- _Elenco compiti_:
#1 Nel testo su Berlusconi e le elezioni anticipate, puoi riscrivere in forma di elenco il paragrafo che inizia con "Non sappiamo infine", mantenendone i fatti principali?
#2 Puoi trascrivere come elenco numerato le righe dei record, dall'inizio dei record fino alla riga che contiene "collectors: W. Silveus", entrambe comprese, tralasciando le righe vuote?

- _Blocco di testo_:
*****
Non sappiamo infine quali sarebbero le reazioni dei mercati e dei nostri partner se il fallimento di questa difficile convivenza mettesse all'ordine del giorno la possibilità di elezioni anticipate. Credo che Berlusconi non escluda, nonostante le dichiarazioni di ieri, la prospettiva di un ricorso al voto anticipato. Il presidente del Consiglio resiste difficilmente alla tentazione di considerare il Pdl come l'ultima e la più ambiziosa delle numerose aziende create nel corso della sua vita. A un proprietario orgoglioso dei suoi successi le posizioni di Fini devono essere parse l'inaccettabile comportamento di un manager sleale. Qui emerge quella visione proprietaria della politica che è caratteristica negativa di questa fase storica. Rinuncio a sperare che Berlusconi possa cambiare natura e carattere. Ma è troppo accorto ed esperto delle cose del mondo per non sapere che lo spettro dello scioglimento delle Camere e dei tempi morti che accompagnano, soprattutto in Italia, le elezioni anticipate, annullerebbe tutti i punti di merito conquistati agli occhi dell'opinione internazionale con la manovra finanziaria approvata in questi giorni.
*****
- _Dati estratti da una collezione_:
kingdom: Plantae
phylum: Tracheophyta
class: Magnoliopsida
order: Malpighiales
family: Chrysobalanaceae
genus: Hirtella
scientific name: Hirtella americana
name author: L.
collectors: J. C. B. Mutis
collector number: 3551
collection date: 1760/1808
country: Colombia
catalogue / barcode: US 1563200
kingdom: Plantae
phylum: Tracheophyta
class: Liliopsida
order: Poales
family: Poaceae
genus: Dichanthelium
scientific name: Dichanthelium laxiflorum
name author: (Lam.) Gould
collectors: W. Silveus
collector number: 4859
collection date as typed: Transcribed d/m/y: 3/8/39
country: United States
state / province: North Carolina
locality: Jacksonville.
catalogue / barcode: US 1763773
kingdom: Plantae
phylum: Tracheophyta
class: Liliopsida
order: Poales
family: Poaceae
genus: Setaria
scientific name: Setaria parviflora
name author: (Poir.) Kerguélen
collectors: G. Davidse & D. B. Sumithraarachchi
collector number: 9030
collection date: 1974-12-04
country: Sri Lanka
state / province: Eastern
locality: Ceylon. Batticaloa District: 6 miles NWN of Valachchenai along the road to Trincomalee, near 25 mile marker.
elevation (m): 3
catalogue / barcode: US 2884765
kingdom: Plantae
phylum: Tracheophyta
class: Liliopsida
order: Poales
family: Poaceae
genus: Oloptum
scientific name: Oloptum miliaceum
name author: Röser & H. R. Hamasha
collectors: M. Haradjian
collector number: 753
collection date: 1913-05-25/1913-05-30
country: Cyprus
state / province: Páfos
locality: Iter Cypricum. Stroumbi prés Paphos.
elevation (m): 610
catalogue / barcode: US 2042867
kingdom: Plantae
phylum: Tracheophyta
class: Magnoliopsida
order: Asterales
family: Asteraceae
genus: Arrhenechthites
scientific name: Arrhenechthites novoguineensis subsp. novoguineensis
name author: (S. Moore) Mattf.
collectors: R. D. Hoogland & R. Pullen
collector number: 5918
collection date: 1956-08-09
*****
- _Risposte in ordine_:
#1
- Non si sa come reagirebbero i mercati e i partner se il fallimento di questa difficile convivenza rendesse attuale l'ipotesi di elezioni anticipate.
- Nel testo si ritiene che Berlusconi non escluda il ricorso al voto anticipato, nonostante le dichiarazioni del giorno prima.
- Il presidente del Consiglio tende a considerare il Pdl come l'ultima e la più ambiziosa delle tante aziende da lui create.
- Per un proprietario orgoglioso dei suoi successi, le posizioni di Fini sono sembrate il comportamento inaccettabile di un manager sleale.
- Emerge così una visione proprietaria della politica, caratteristica negativa di questa fase storica.
- Il testo rinuncia a sperare che Berlusconi cambi natura e carattere.
- Berlusconi è però troppo accorto ed esperto per non sapere una cosa. Lo spettro dello scioglimento delle Camere e i tempi morti delle elezioni anticipate, soprattutto in Italia, annullerebbero i meriti ottenuti presso l'opinione internazionale con la manovra finanziaria appena approvata.

#2
1. kingdom: Plantae
2. phylum: Tracheophyta
3. class: Magnoliopsida
4. order: Malpighiales
5. family: Chrysobalanaceae
6. genus: Hirtella
7. scientific name: Hirtella americana
8. name author: L.
9. collectors: J. C. B. Mutis
10. collector number: 3551
11. collection date: 1760/1808
12. country: Colombia
13. catalogue / barcode: US 1563200
14. kingdom: Plantae
15. phylum: Tracheophyta
16. class: Liliopsida
17. order: Poales
18. family: Poaceae
19. genus: Dichanthelium
20. scientific name: Dichanthelium laxiflorum
21. name author: (Lam.) Gould
22. collectors: W. Silveus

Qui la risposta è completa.